#### Data for processing
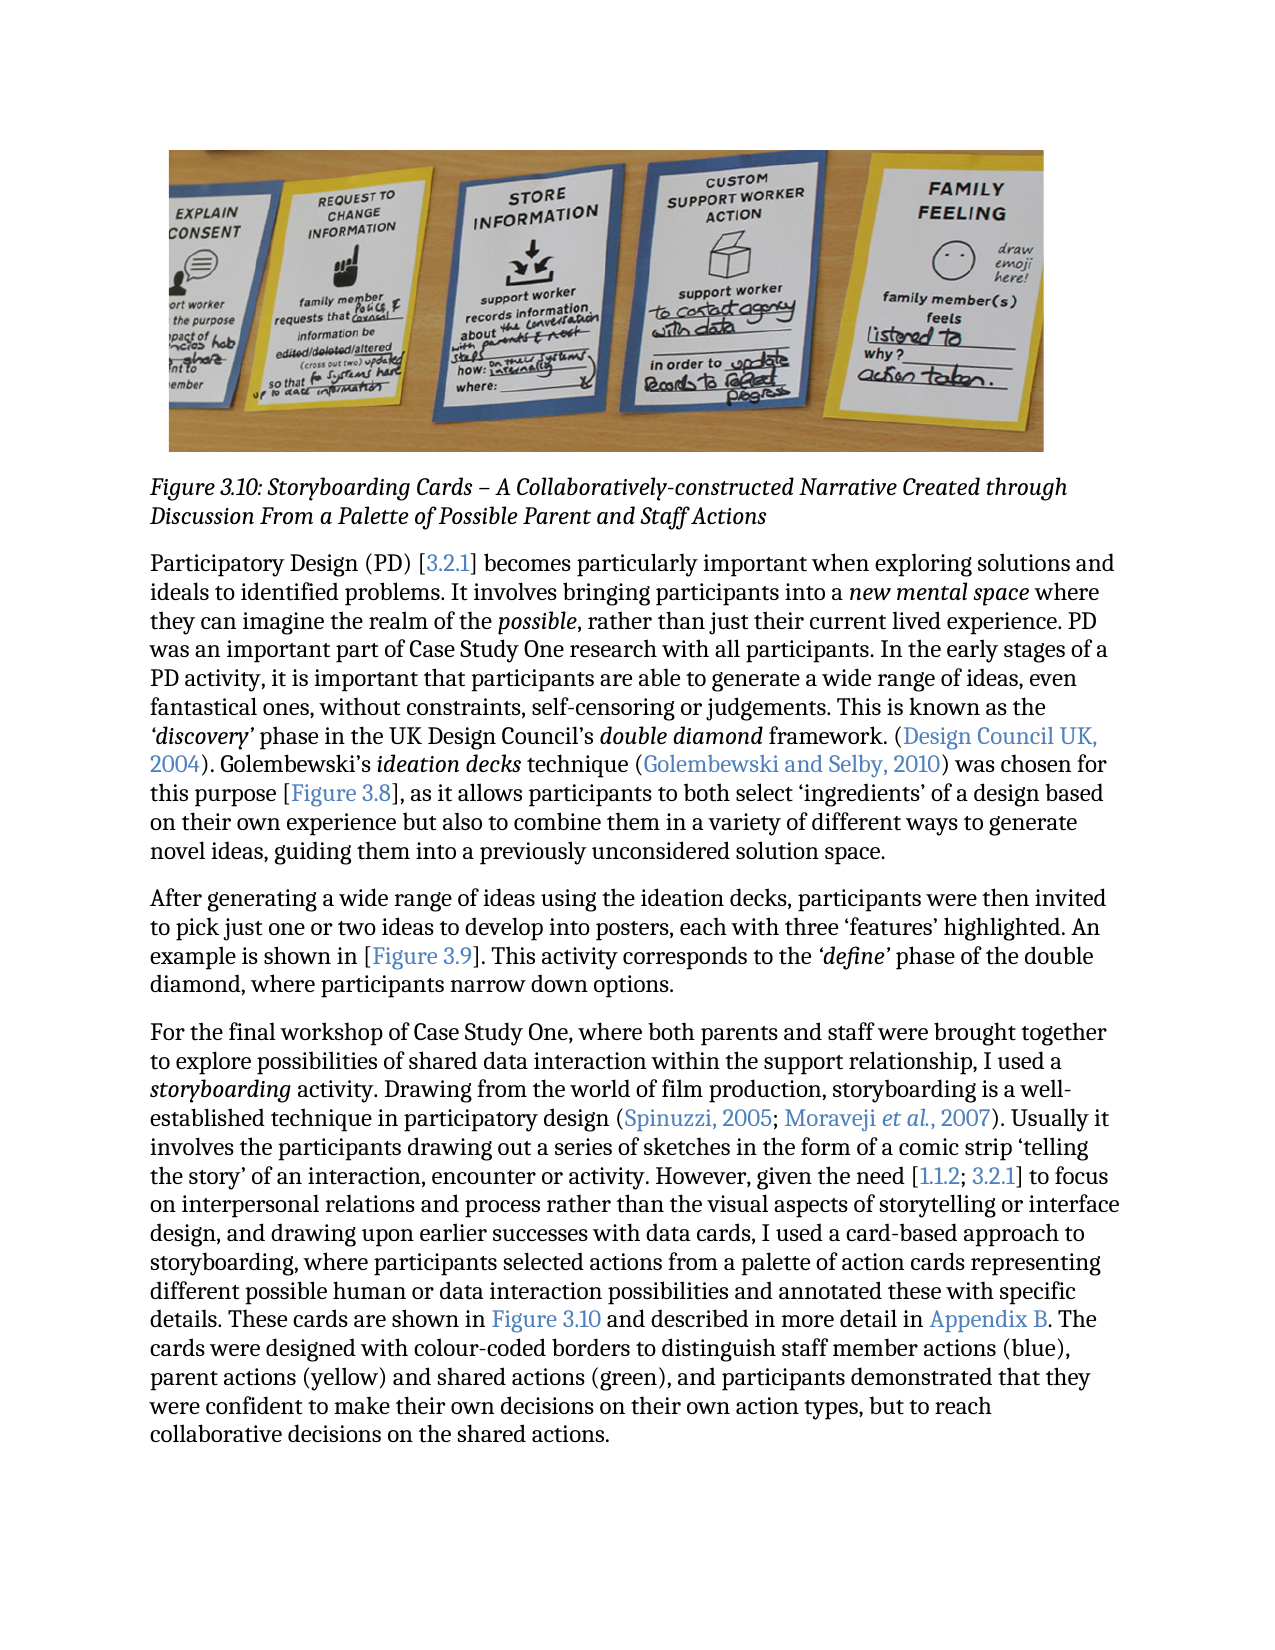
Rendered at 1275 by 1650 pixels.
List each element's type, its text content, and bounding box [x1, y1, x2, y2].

* * *

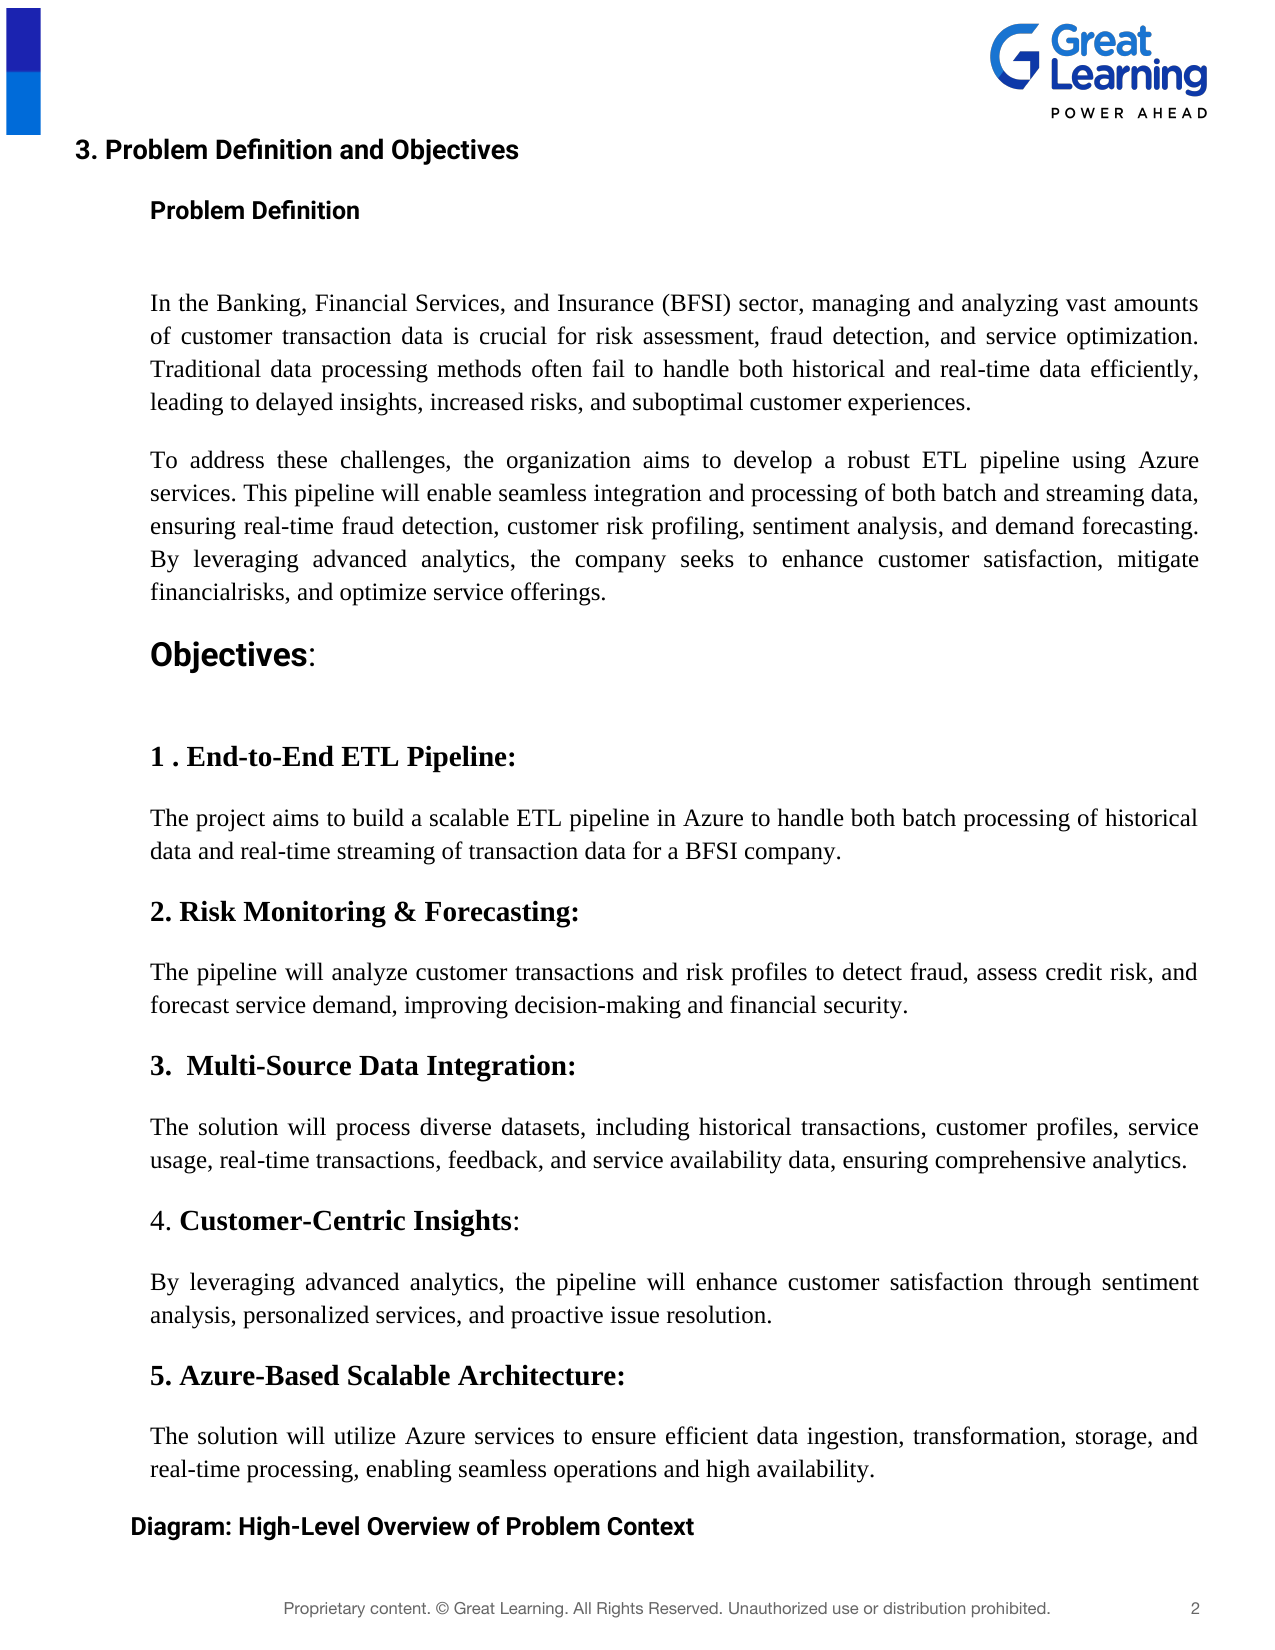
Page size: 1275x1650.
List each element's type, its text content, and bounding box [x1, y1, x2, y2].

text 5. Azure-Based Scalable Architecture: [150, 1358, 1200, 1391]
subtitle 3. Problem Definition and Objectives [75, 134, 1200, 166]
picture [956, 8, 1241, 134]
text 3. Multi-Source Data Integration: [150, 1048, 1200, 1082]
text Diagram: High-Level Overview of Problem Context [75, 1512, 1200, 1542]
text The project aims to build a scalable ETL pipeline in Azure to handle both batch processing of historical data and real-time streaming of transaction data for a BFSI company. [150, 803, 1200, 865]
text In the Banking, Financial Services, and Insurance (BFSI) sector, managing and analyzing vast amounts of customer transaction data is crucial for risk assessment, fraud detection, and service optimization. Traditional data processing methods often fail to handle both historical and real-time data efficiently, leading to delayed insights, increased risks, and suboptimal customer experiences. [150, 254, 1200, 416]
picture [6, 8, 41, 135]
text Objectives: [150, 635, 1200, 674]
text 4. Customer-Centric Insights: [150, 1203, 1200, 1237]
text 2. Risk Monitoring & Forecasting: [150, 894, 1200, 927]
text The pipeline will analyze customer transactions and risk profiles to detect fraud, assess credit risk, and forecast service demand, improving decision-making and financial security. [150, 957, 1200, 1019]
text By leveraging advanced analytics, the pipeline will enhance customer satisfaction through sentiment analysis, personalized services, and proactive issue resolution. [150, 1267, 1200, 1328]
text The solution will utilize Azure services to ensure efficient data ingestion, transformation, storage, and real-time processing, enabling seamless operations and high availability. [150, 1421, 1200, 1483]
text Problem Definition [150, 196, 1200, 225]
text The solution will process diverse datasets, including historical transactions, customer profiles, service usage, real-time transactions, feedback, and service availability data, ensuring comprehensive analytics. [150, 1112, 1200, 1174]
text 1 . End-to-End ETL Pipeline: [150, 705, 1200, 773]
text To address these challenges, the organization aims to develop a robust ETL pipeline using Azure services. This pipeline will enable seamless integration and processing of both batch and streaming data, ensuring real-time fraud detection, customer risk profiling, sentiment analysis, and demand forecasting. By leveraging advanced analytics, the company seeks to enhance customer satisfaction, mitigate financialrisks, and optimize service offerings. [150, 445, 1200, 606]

...

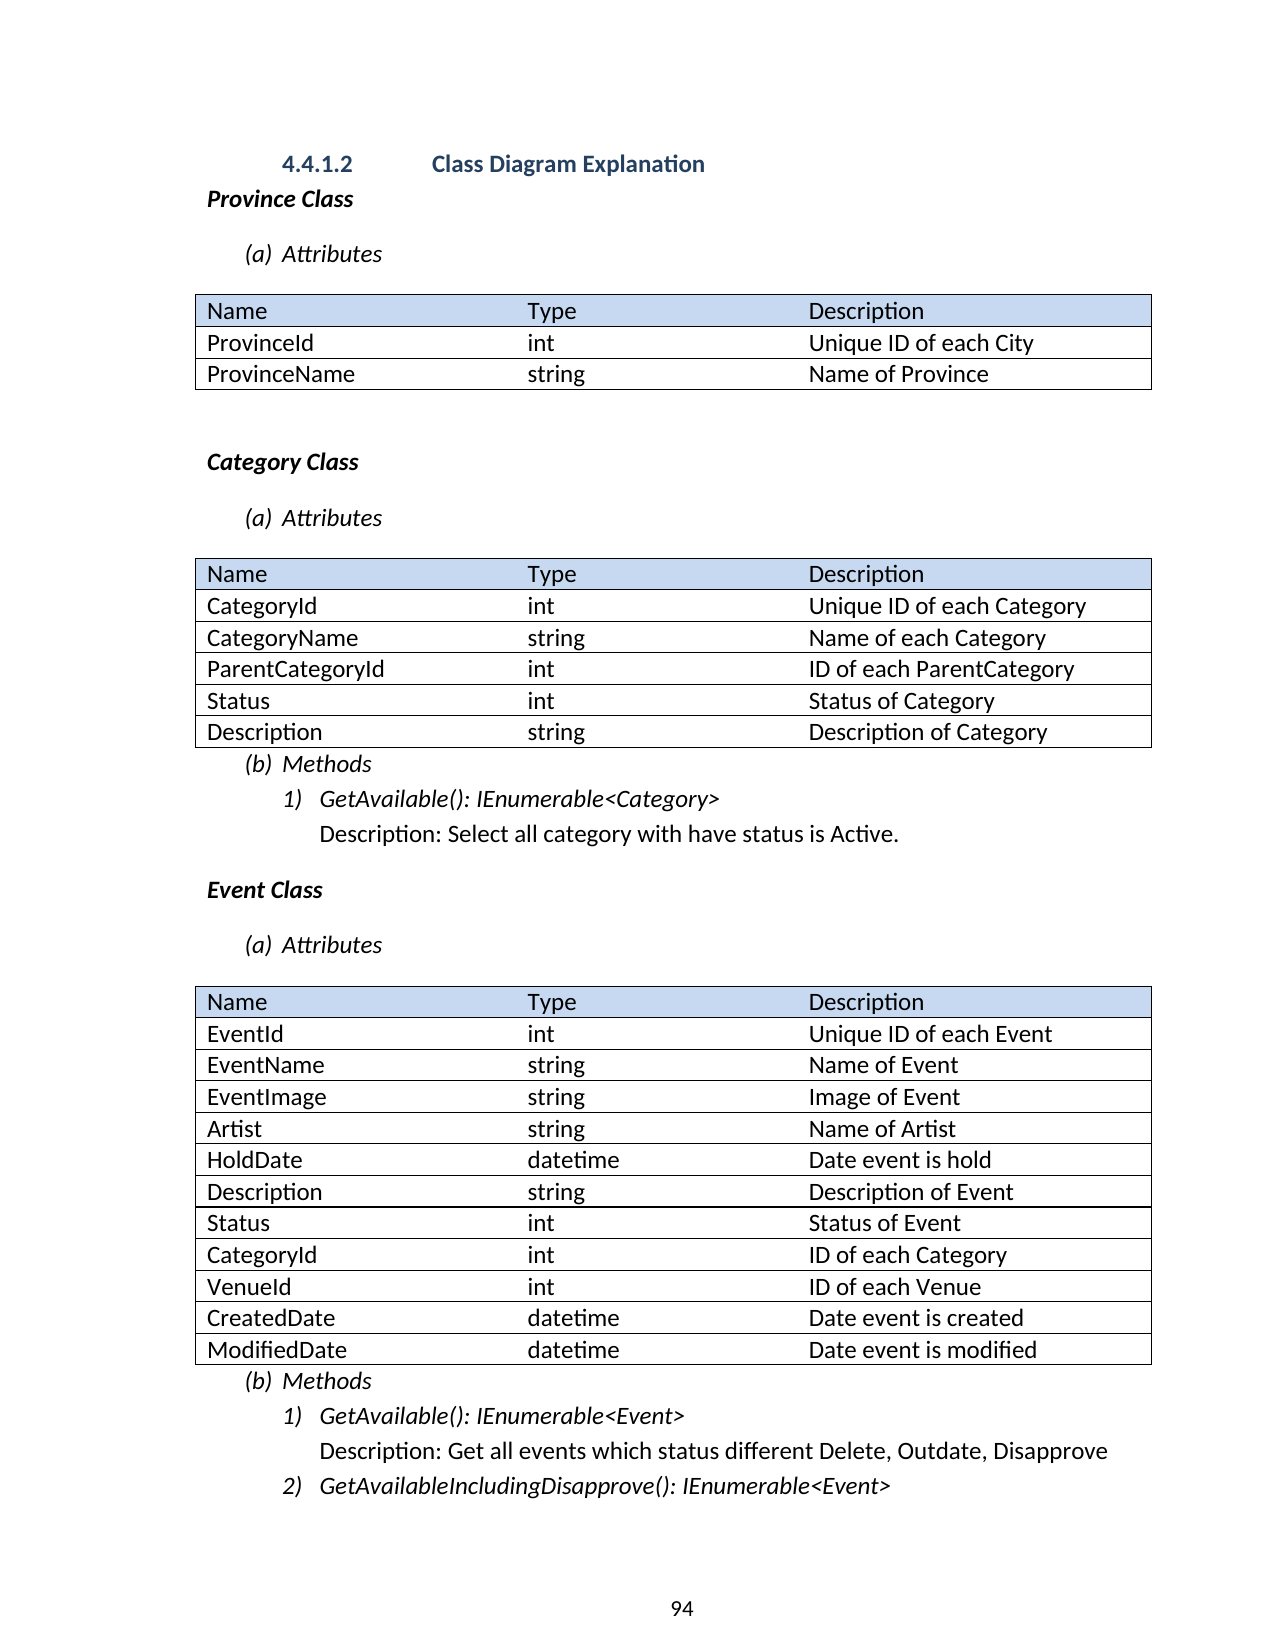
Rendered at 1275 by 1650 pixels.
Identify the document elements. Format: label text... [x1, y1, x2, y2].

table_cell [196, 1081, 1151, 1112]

#### What is required
From the records above, transcribe without alteration every line from the one with "Identify the document" to the one with "table_cell [196, 1081, 1151, 1112]", inclusive.

#### Written response
Identify the document elements. Format: label text... [x1, y1, x2, y2].

table_cell [196, 1081, 1151, 1112]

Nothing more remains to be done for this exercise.